The era of simply building higher seawalls may be ending. Concepts like managed retreat—strategically moving infrastructure and communities away from the most vulnerable shores—are entering discussions. More immediately, "soft engineering" is key: restoring mangroves and seagrass beds (where possible) to buffer waves, and crucially, allowing certain reclaimed areas to revert to their natural state as buffering tidal wetlands. This isn't surrender; it's strategic realignment based on a clear-eyed understanding of sedimentary transport and coastal dynamics.
Inland, the future lies in regenerative agriculture that protects and enhances the precious Honam Plain soil. Practices like cover cropping and no-till farming improve soil organic matter, which not only boosts fertility and water retention but also turns the agricultural fields themselves into minor carbon sinks. Furthermore, the very flatness that makes Yeonggwang vulnerable to flooding makes it ideal for agrivoltaics—the dual use of land for solar panels and agriculture. The panels provide shade, reduce water evaporation, and generate clean energy, while the farming continues beneath.
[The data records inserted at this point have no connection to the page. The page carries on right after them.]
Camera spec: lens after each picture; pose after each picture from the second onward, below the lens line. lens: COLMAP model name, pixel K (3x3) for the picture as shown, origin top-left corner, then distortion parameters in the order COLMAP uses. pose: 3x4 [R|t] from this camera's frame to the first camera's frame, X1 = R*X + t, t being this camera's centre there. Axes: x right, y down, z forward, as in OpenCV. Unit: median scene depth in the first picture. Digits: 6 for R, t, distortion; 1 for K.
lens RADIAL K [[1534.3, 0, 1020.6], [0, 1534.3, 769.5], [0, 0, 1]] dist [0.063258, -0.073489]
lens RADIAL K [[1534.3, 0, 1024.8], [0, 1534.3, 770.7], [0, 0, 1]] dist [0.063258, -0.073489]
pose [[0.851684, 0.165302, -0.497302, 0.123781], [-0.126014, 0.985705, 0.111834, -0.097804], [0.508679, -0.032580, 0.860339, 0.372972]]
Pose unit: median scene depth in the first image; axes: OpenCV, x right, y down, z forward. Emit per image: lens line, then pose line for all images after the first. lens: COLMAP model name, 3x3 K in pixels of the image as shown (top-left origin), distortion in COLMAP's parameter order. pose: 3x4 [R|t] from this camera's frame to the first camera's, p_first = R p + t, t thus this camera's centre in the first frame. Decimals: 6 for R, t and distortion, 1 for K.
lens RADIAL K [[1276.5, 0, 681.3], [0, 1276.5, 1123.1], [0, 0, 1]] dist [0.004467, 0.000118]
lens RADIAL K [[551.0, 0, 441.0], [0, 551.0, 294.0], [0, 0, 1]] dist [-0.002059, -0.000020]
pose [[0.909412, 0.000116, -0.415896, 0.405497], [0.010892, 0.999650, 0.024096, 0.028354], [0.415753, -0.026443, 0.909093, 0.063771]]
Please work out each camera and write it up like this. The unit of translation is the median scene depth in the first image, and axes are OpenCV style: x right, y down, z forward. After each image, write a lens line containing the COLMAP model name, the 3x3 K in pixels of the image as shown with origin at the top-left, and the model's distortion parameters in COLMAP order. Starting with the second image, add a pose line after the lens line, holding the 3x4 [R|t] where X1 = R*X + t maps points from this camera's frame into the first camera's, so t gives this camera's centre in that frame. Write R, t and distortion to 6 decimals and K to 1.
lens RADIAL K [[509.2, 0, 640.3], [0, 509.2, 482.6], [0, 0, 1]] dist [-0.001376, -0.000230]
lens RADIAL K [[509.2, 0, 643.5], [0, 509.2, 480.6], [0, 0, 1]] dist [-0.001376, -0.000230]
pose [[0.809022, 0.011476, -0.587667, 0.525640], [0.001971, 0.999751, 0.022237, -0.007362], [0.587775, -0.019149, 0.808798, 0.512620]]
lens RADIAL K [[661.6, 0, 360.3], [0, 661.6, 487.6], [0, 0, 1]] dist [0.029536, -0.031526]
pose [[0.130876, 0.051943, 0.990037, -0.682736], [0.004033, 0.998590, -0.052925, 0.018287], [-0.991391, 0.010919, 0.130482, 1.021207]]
This symbiotic use of the land's geological gift could be a model for sustainable food and energy production in coastal plains worldwide.
Yeonggwang's story is written in mud, silt, and reclaimed earth. It is a microcosm of the Anthropocene, where human geology—the seawalls and nongdan—is superimposed upon ancient natural processes. Its quiet landscapes hold urgent lessons on sequestration, resilience, and adaptation. To walk its shores is to tread upon the past, present, and a possible future, where understanding the ground beneath our feet is the first step toward securing the horizon.